-- About this exercise --
Copy, character for character, every line of the data from the line containing "Guarda mi nombre, correo electrónico y web en" through the final line of the data.

-- Supplied entries --
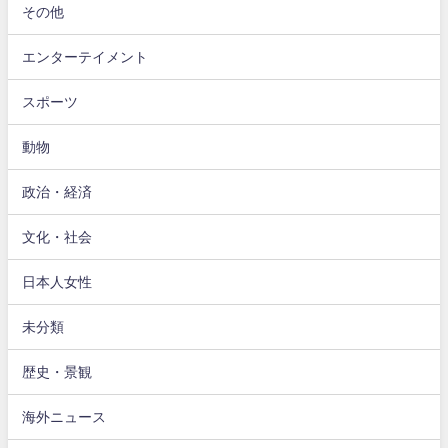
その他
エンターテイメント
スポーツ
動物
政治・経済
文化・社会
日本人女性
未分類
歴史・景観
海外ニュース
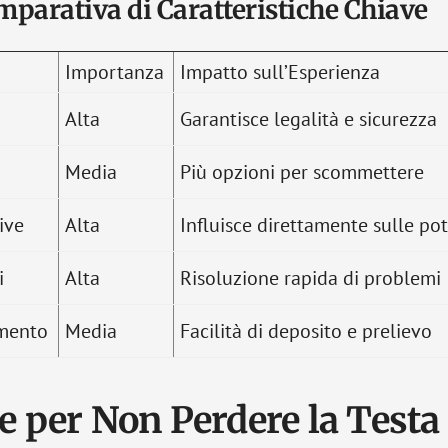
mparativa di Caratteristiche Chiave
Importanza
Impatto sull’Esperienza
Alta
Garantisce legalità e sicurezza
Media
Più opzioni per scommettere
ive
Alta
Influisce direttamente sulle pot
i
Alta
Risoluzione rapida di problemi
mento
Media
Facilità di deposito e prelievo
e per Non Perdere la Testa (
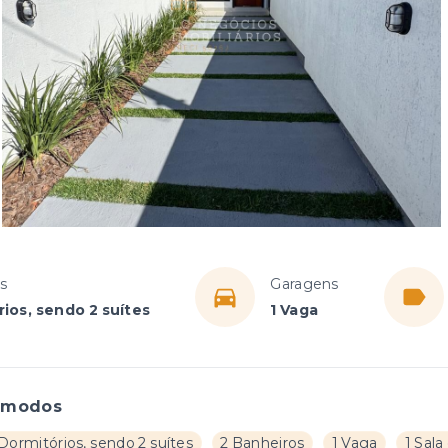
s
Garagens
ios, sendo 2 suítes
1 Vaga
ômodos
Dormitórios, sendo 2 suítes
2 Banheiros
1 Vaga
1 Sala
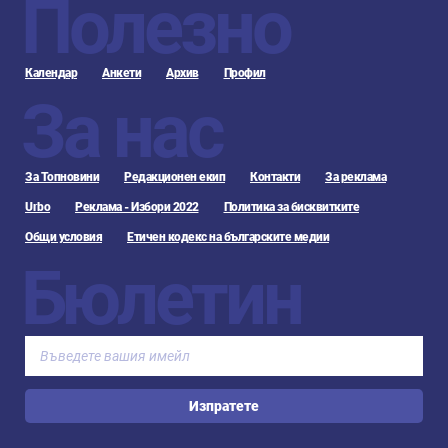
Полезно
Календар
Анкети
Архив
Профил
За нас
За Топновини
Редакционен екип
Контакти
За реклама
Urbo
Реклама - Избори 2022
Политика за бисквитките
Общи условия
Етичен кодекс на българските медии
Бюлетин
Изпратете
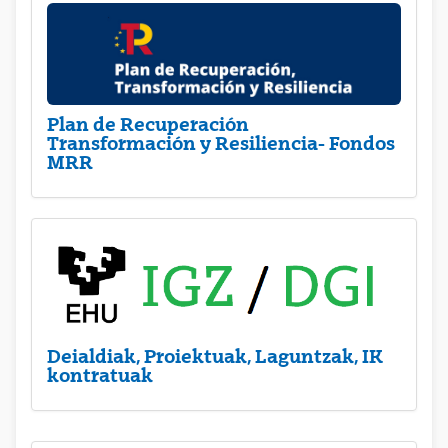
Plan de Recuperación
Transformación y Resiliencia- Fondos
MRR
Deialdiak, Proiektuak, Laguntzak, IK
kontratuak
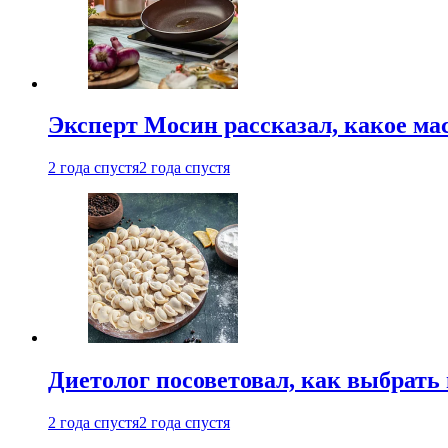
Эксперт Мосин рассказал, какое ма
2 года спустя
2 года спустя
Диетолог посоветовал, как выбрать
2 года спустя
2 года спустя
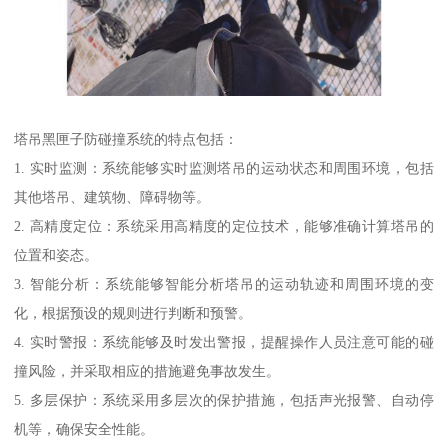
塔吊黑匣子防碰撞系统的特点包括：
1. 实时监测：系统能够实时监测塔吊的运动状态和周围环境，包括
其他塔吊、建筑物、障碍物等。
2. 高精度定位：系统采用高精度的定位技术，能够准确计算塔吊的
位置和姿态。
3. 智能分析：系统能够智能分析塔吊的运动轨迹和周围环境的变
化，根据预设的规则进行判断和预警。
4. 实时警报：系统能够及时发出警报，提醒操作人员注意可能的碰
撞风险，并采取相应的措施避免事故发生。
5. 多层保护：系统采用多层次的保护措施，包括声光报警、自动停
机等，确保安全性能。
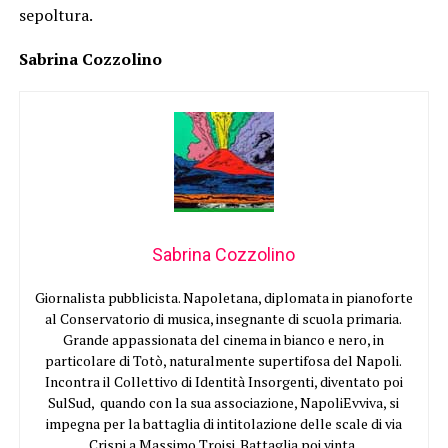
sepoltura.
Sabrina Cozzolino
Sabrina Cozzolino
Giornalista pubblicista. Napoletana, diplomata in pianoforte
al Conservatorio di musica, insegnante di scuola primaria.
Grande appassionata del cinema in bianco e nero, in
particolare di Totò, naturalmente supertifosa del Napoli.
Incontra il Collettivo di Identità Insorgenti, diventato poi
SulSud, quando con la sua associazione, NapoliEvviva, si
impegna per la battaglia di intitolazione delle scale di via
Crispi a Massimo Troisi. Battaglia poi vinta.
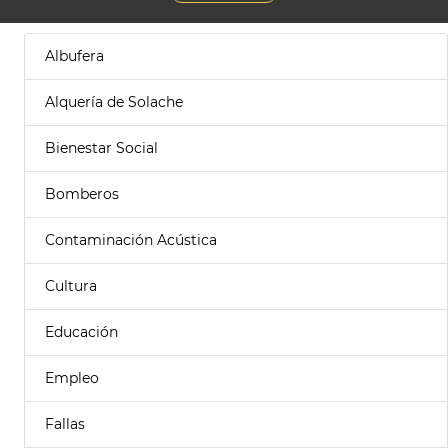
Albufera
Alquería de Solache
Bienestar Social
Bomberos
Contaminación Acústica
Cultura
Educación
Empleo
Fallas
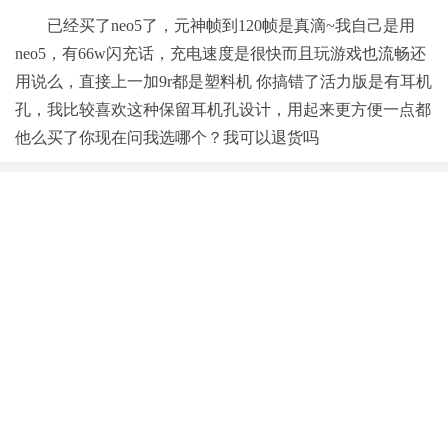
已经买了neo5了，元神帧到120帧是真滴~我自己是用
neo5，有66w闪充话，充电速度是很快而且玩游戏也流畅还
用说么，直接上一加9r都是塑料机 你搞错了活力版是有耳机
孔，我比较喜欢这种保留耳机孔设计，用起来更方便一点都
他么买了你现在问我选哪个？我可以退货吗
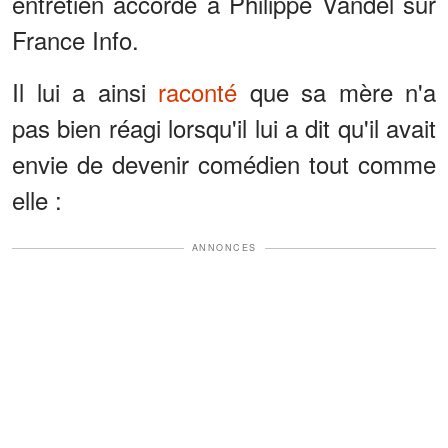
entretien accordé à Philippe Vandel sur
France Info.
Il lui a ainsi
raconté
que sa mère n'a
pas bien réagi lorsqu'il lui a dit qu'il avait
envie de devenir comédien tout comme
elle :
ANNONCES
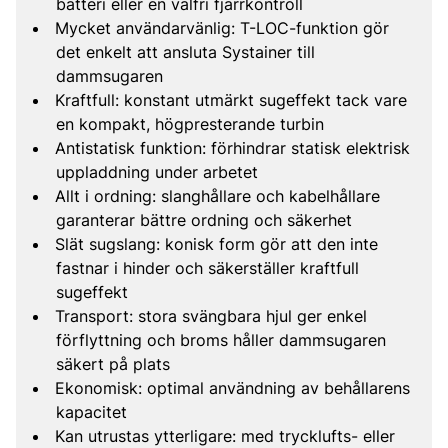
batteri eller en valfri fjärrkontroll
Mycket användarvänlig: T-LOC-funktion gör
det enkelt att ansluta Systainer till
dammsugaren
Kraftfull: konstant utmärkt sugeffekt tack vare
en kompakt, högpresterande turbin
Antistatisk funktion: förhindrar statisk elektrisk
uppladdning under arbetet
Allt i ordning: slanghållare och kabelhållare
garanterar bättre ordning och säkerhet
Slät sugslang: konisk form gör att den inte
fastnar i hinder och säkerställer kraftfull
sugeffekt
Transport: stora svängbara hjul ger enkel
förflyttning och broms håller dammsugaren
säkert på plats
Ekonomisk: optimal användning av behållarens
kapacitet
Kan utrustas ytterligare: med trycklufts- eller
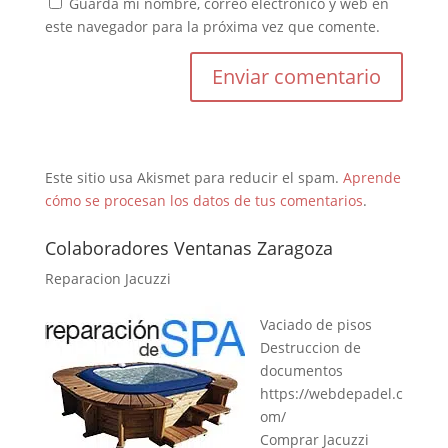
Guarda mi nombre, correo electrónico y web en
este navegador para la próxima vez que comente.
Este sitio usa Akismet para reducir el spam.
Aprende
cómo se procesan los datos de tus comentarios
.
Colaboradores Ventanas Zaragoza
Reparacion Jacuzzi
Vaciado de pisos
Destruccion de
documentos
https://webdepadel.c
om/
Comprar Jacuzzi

-- Exercise output --
Guarda mi nombre, correo electrónico y web en
este navegador para la próxima vez que comente.
Este sitio usa Akismet para reducir el spam.
Aprende
cómo se procesan los datos de tus comentarios
.
Colaboradores Ventanas Zaragoza
Reparacion Jacuzzi
Vaciado de pisos
Destruccion de
documentos
https://webdepadel.c
om/
Comprar Jacuzzi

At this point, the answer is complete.